Andrej era seduto dietro al banco e si alzò quando la vide.

— Ora sei libera.

— Andrej Nikolaevič, perdonami… ho iniziato leggendo quelle recensioni stupide e ho voluto verificare di persona. E poi… non sapevo come dirtelo.

— Quindi non sono licenziato? — si passò le mani sul volto — Sono rimasto spiazzato.

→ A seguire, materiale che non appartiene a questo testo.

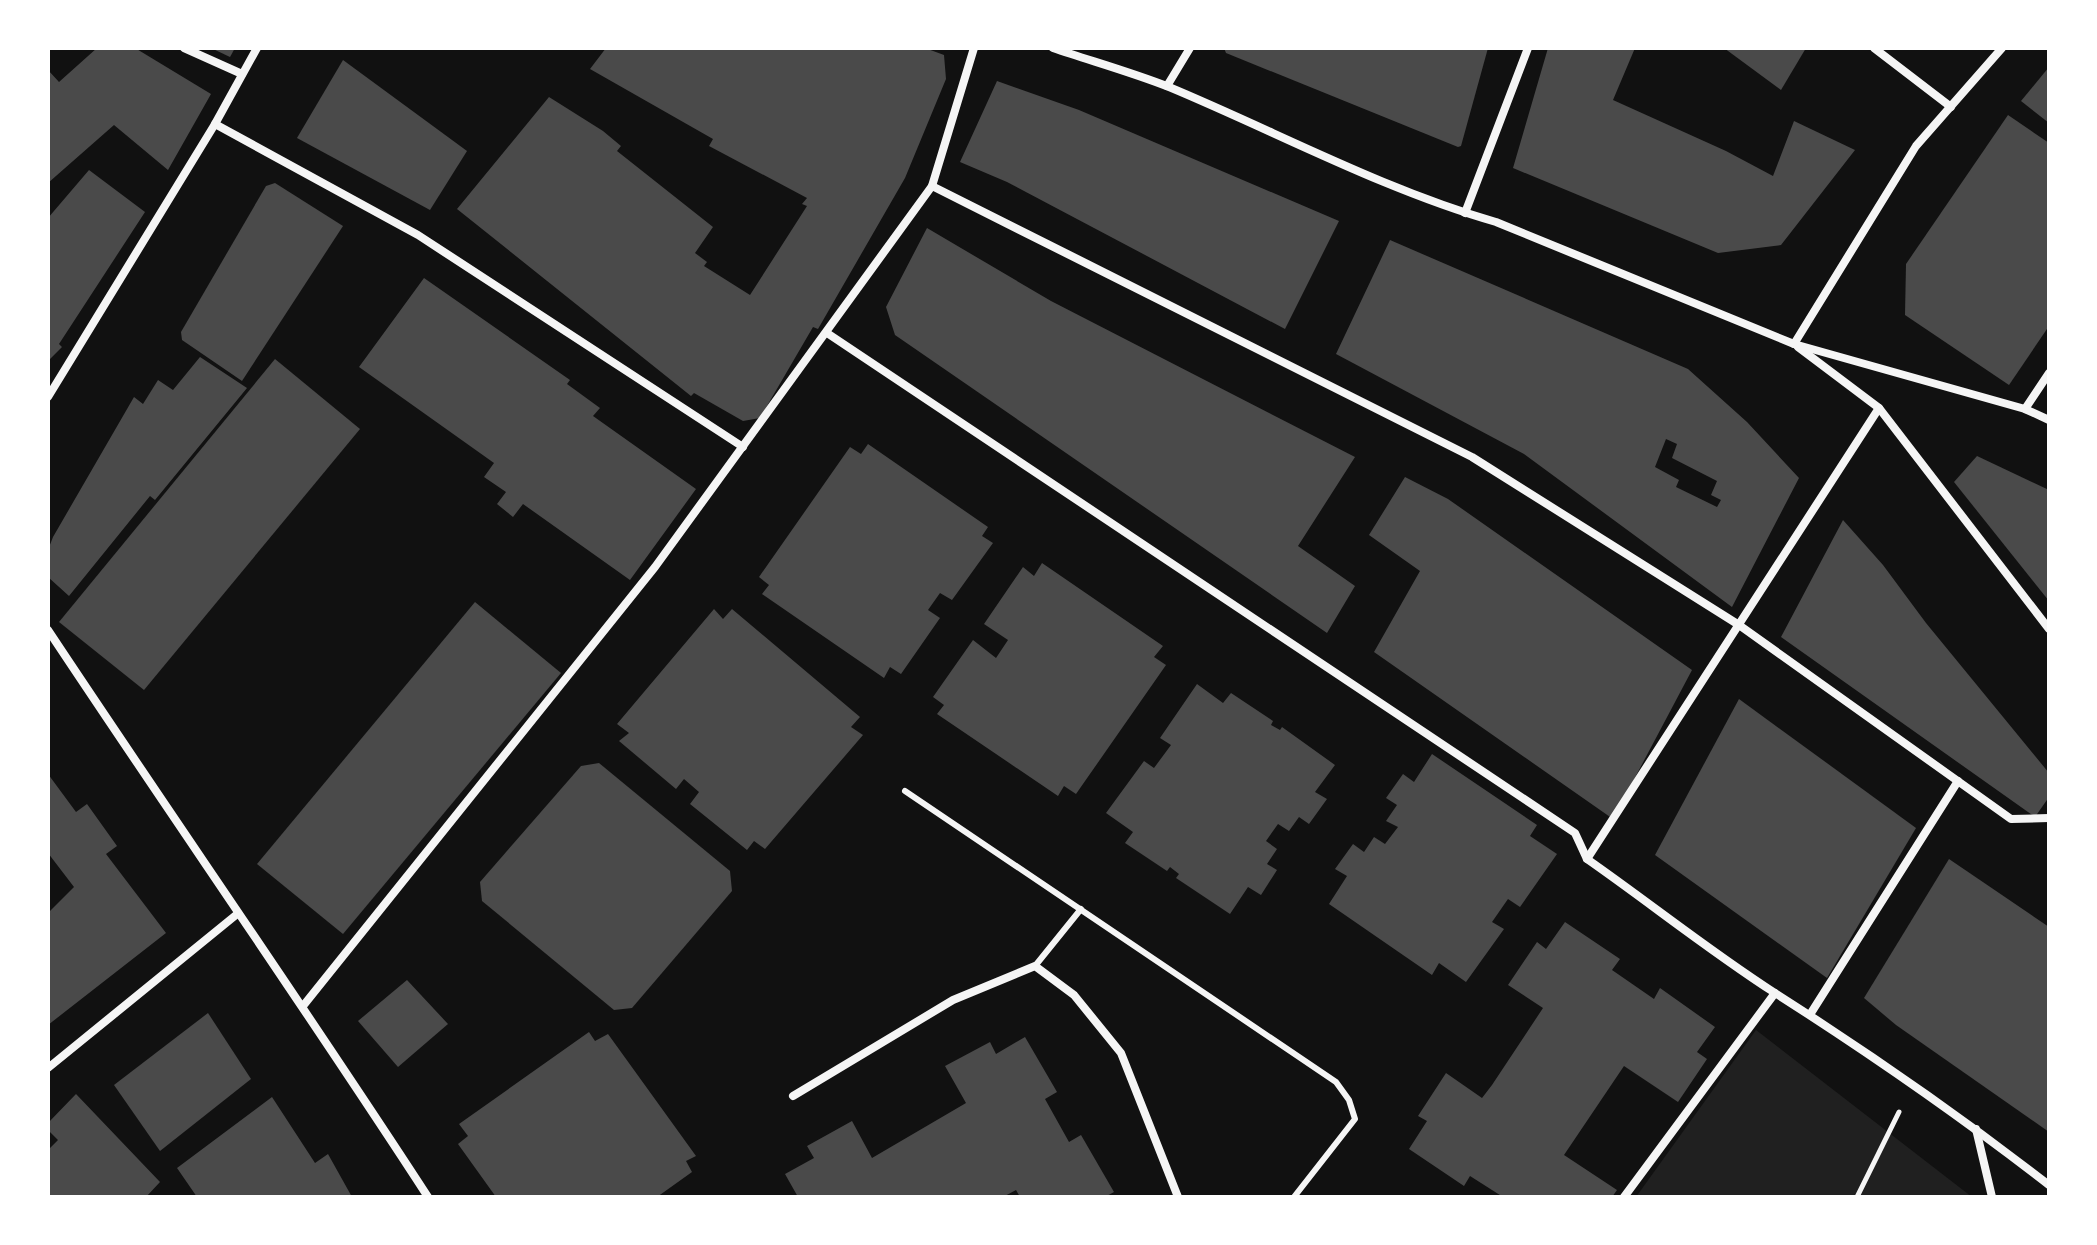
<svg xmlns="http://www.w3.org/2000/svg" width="2097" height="1245" font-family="'Playfair Display',serif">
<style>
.green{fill:#202020}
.building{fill:#4a4a4a;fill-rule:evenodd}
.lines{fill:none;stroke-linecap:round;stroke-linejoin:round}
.path{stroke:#f5f5f5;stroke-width:5}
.service{stroke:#f5f5f5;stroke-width:6}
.minor{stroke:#f5f5f5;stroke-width:8}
</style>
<rect width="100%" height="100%" fill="#111"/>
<path class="green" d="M 1756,1030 L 1972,1197 L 1636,1197 Z"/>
<g class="building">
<path d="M 97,48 L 135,48 L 211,94 L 168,170 L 114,125 L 48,183 L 48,70 L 59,82 Z"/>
<path d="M 211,48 L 235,48 L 230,57 Z"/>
<path d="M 606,48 L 925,48 L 944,55 L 946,79 L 905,178 L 818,329 L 813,327 L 760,418 L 743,421 L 694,393 L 691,396 L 457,209 L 549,97 L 603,131 L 621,146 L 617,151 L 713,227 L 695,253 L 707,262 L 704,266 L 750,295 L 807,206 L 802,204 L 807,198 L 709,146 L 713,139 L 590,69 Z"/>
<path d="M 1224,48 L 1488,48 L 1461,146 L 1458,147 L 1226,53 Z"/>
<path d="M 1548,48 L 1635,48 L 1613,100 L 1726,151 L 1773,176 L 1794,121 L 1855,150 L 1781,245 L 1718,253 L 1513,168 Z"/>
<path d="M 1724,48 L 1806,48 L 1781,90 Z"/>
<path d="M 343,60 L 467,151 L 430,210 L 297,138 Z"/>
<path d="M 2049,67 L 2049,123 L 2021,101 Z"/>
<path d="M 997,81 L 1079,110 L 1339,221 L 1285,329 L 1007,182 L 960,162 Z"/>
<path d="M 2008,115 L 2049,143 L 2049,326 L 2009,385 L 1905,315 L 1906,264 Z"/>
<path d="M 89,170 L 145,212 L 59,344 L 62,347 L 48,361 L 48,218 Z"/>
<path d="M 275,183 L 343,226 L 242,381 L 182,340 L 181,332 L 266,186 Z"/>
<path d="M 927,228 L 1051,301 L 1355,457 L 1298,546 L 1355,586 L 1327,633 L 895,335 L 886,307 Z"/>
<path d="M 1390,240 L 1688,369 L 1747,422 L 1799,478 L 1732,607 L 1524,454 L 1336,354 ZM 1666,439 L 1677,444 L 1672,458 L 1717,481 L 1711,495 L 1721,500 L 1717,507 L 1676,487 L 1679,480 L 1655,467 Z"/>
<path d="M 424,278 L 570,380 L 567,384 L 600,408 L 593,416 L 696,489 L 630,580 L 523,504 L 513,517 L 497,504 L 506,492 L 484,477 L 494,463 L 359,367 Z"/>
<path d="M 200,357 L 247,388 L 155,500 L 150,496 L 69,596 L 48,577 L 48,550 L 53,537 L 134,397 L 143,404 L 158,380 L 173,390 Z"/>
<path d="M 275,359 L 360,429 L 144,690 L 59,622 Z"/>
<path d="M 868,444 L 988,527 L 982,536 L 993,543 L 952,600 L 940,593 L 928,610 L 940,618 L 901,674 L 890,667 L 884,678 L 762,594 L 769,585 L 759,577 L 850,447 L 861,454 Z"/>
<path d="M 1977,456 L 2049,490 L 2049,601 L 1954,482 Z"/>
<path d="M 1405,477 L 1448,499 L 1692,670 L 1613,819 L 1374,652 L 1420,571 L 1369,535 Z"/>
<path d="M 1843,520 L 1883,565 L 1926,623 L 2049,773 L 2049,797 L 2035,817 L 1781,637 Z"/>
<path d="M 1042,563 L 1163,646 L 1154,657 L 1166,665 L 1076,794 L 1064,786 L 1058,796 L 937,714 L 944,705 L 933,697 L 973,640 L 996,658 L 1008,640 L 984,624 L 1023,567 L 1034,576 Z"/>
<path d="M 475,602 L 561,673 L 343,934 L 257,864 Z"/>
<path d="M 714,609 L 723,619 L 732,609 L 860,717 L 851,727 L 863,735 L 765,849 L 754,841 L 747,850 L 690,804 L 699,792 L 684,779 L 676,789 L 619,741 L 629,733 L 617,724 Z"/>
<path d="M 1197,684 L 1223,703 L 1231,693 L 1273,721 L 1271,725 L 1280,730 L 1282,727 L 1335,765 L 1315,792 L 1327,799 L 1309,824 L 1299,817 L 1289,831 L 1278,824 L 1266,841 L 1277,849 L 1267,864 L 1277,870 L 1261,895 L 1248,887 L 1230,914 L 1176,878 L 1179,874 L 1170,867 L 1167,871 L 1125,843 L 1133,832 L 1106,813 L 1144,761 L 1154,768 L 1171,745 L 1160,738 Z"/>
<path d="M 1739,699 L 1916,828 L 1827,978 L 1655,855 Z"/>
<path d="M 1432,754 L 1537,825 L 1530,836 L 1557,854 L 1520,907 L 1508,899 L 1492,922 L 1504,929 L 1466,982 L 1439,963 L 1432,975 L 1329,904 L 1347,876 L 1335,869 L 1353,844 L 1364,852 L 1374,837 L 1385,844 L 1398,827 L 1386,821 L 1397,805 L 1386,798 L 1403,774 L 1414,782 Z"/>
<path d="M 599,763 L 730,871 L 732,891 L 632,1008 L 614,1010 L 482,901 L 480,882 L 581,766 Z"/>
<path d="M 48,774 L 76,812 L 87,804 L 117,846 L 106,854 L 166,933 L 48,1025 L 48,913 L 74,887 L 48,853 Z"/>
<path d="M 1949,859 L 2049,927 L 2049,1132 L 1896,1025 L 1864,998 Z"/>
<path d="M 1565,922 L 1620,959 L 1612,970 L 1654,999 L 1660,988 L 1715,1027 L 1697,1052 L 1707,1059 L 1678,1102 L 1624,1066 L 1564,1155 L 1617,1190 L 1612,1197 L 1503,1197 L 1470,1176 L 1464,1186 L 1409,1149 L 1427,1121 L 1418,1116 L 1446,1073 L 1482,1098 L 1492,1085 L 1543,1008 L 1508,985 L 1537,942 L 1546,949 Z"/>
<path d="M 407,980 L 448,1024 L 398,1067 L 358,1021 Z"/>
<path d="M 208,1013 L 251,1079 L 160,1151 L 114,1085 Z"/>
<path d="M 589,1032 L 595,1041 L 608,1034 L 696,1156 L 686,1161 L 692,1172 L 657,1197 L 496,1197 L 458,1144 L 468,1136 L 459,1124 Z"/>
<path d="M 1025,1037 L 1057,1092 L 1045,1099 L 1069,1142 L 1081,1135 L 1114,1192 L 1105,1197 L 1020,1197 L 1016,1190 L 1003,1197 L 798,1197 L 785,1174 L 814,1158 L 807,1146 L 852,1121 L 872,1158 L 966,1103 L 945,1066 L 990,1042 L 996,1054 Z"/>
<path d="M 76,1094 L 160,1182 L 146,1197 L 48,1197 L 48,1150 L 58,1140 L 48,1130 L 48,1123 Z"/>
<path d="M 272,1097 L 315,1163 L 328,1154 L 352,1197 L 197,1197 L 177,1168 Z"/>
</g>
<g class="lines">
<path class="path" d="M 1857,1197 L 1899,1112"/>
<g class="service">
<path d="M 905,791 L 1336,1082 L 1349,1100 L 1355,1119 L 1294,1197"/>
<path d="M 1035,966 L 1081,909"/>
</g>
<g class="minor">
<path d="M 184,48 L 242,74"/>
<path d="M 1053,48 C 1091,61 1131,72 1169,87 C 1277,132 1382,189 1496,222 L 1794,344 L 2025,409 L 2049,420"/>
<path d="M 1874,48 L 1951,107"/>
<path d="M 1167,86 L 1190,48"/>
<path d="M 215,124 L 418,235 L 743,447"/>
<path d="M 932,186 L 1472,457 L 1739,625 L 2011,819 L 2049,818"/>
<path d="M 1465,213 L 1528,48"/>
<path d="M 827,333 L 1575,833 L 1587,859 C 1650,903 1711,952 1775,993 C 1869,1053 1960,1116 2049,1185"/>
<path d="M 1794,344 L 1916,146 L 2002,48"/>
<path d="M 1798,347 L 1879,408 L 2049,629"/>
<path d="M 48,397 L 215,124 L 257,48"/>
<path d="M 2025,409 L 2049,373"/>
<path d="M 48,630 C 174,820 304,1006 428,1197"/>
<path d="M 1587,859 L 1879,408"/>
<path d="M 303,1006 L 655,567 L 932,186 L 974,48"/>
<path d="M 1811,1013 L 1958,781"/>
<path d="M 48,1068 L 236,915"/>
<path d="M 793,1096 L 953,1000 L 1035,966 L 1074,995 L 1121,1053 L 1178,1197"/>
<path d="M 1976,1129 L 1992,1197"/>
<path d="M 1624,1197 L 1775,993"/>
</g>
</g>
<rect width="2097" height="1245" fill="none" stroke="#ffffff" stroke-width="100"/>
</svg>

Parlarono a lungo. Chiusa la cucina, lavarono insieme i piatti. Andrej la riaccompagnò a casa e disse timidamente:

— Non riesco ad abituarmi a te… così.

— Facciamo amicizia, va bene?

Scosse la testa:

— Sì, facciamo amicizia…

Poi prese la sua mano e la baciò dolcemente.

— Verrai spesso al ristorante?

— Molto più spesso di quanto pensi. Finché non troveremo una nuova lavapiatti, ogni giorno!

— Laverai i piatti?

— Certo! Sono stata io a offrirmi!

— Sei… straordinaria.

Raissa rientrò a casa col viso in fiamme e il cuore in tumulto. Arrivò un messaggio di Karl:
«O vieni subito, o annullo le nozze!»

Lei sorrise e rispose:
«Annulla pure. Non parto.»

E sei mesi dopo il matrimonio si celebrò lo stesso — nel suo ristorante, con il suo amato Andrej.